Мы часто гуляли у железной дороги — вдоль дорог тогда везде были посажены маленькие елки, а под елками росли грибы. Со многих мест был виден Новоиерусалимский храм. Я совсем ничего не понимала в архитектуре, а когда Мария Федоровна или Наталья Евтихиевна возмущались закрытием и разрушением церквей, они горевали о святынях, а не о произведениях искусства. Верующие ждали, что гнев божий обрушится на святотатцев после взрыва храма Христа Спасителя [42] , и я чувствовала, что Мария Федоровна была напряжена в тот день, хотя, я думаю, она ни на что не надеялась. Взрыв у нас в доме был слышен, как далекий удар, толчок, но никакого наказания не последовало.
42
Храм Христа Спасителя был взорван 5 декабря 1931 г.

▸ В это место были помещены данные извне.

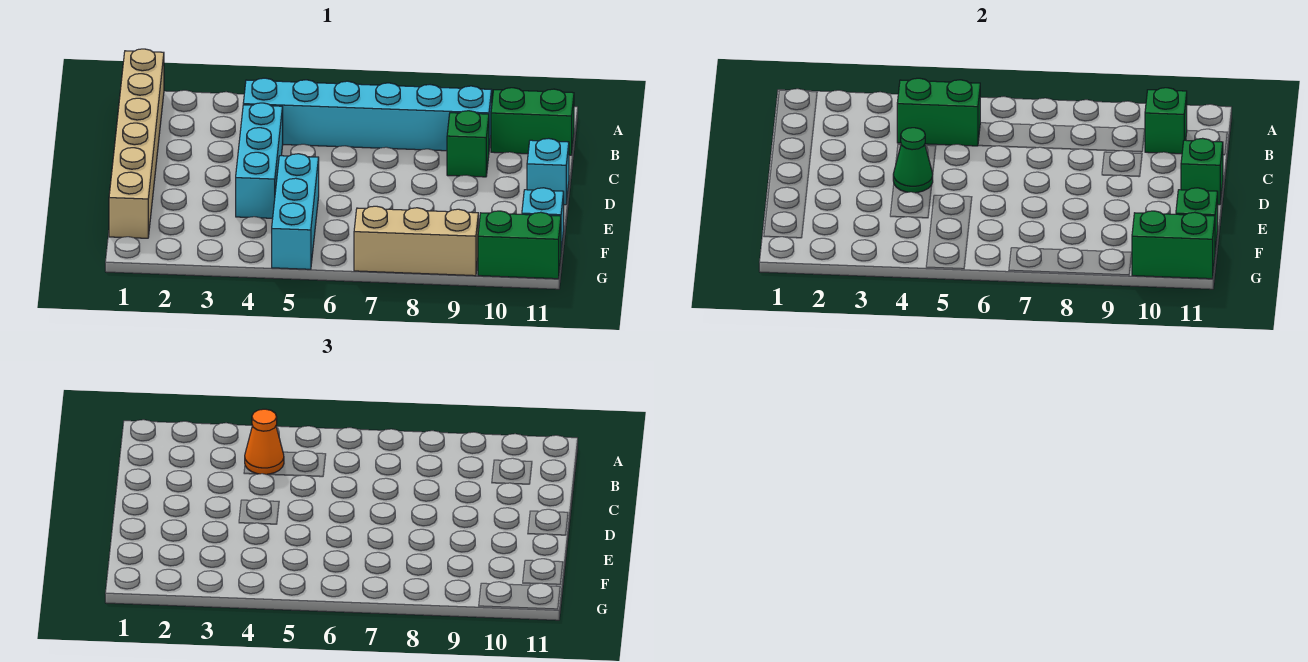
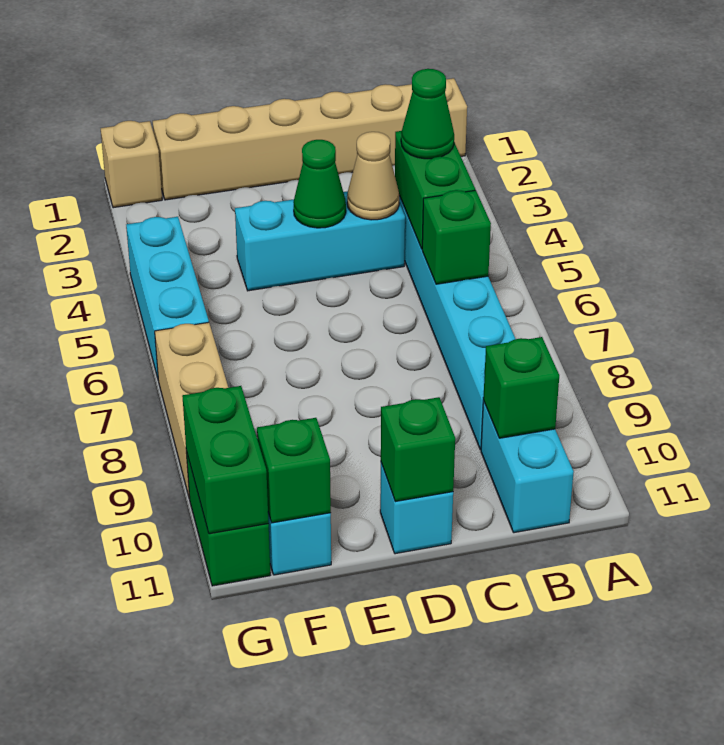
orange 1x1 cone [245,409,284,474] -> green 1x1 cone [401,69,454,159]
green 1x2 brick [491,88,574,155] -> cyan 1x2 brick [481,401,574,533]
none -> tan 1x1 cone [347,132,399,220]
green 1x1 brick [447,111,489,177] -> green 1x1 brick moved to [422,190,491,284]
cyan 1x3 brick [272,154,319,269] -> cyan 1x3 brick turned to [126,217,209,378]
none -> tan 1x1 brick [101,121,162,208]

Я не приписывала Новоиерусалимскому храму никакой важности, но он присутствовал в нашей жизни того лета, как присутствуют в жизни горы, если они видны вдали. Сейчас я могла бы сказать, что храм походил на постоянное видение, на неисчезающий мираж, но боюсь, что это будет преувеличением моего тогдашнего чувства: я забыла о нем и вспомнила, что он как бы всплывал на горизонте, через много лет, когда о нем стали говорить и писать. Храм находился в городе Истре; мы туда ходили вместе с мамой и, кажется, с Натальей Евтихиевной. Городок был облезлый, обшарпанный, какими были все подмосковные городишки, которые я увидела до войны, и храм был в таком же запустении. Вблизи он не казался видением, у него были толстые стены. В храме был музей. Внутри храм перегородили, в одной из комнат была сделана панорама, вид зимней деревни: изба со снегом на крыше, снег на земле и на снегу, справа, на переднем плане — ворона. Мария Федоровна очень восхищалась этой панорамой и много о ней говорила; может быть, поэтому я только ее и запомнила из всего, что там находилось.
Пруд был очень близко от нас. Никто не ловил в нем рыбу, но когда мы поехали в Москву, то зашли в магазин и купили леску с поплавком и крючки. Сделали удочку, и я сидела на берегу пруда, но у меня не ловилось. Кое-кто из местных мужичков подходил ко мне и с ироническим любопытством спрашивал, поймала ли я рыбку; в лицо они надо мной не смеялись, учитывая, вероятно, мой возраст, но в их голосах ощущалось осуждение моего бесплодного занятия.
Мы с Марией Федоровной раз оказались на станции, внутри вокзала. Вокзал был каменный, как в городе, и рядом несколько железнодорожных путей, в том числе узкоколейка, по которой ходил маленький паровозик-«кукушка», тянувший несколько маленьких вагонов. На вокзале было много детей, все старше меня, с пионерскими галстуками, и в каменных стенах от голосов было гулко. Я загляделась на ноги одной из девочек — загорелые, в прилегающих носках, прямые, стройные, тонкие. Мария Федоровна тоже обратила внимание на эти ноги и указала мне на них и на ноги рядом, в сандалиях, без носков, принадлежавшие юной армянке, очевидно, развившейся раньше других девочек-северянок — бледные, как слоновая кость, с развитыми икрами, образующими дугу от колена к тонкой щиколотке. «Вот видишь, — сказала Мария Федоровна, — это красивые ноги, а те — как палочки». Я не призналась, что те-то мне и понравились, и постаралась встать на точку зрения Марии Федоровны. Мне это удалось, я поняла, как она видит красоту, но оказалось, что мой вкус не подчиняется велениям ума.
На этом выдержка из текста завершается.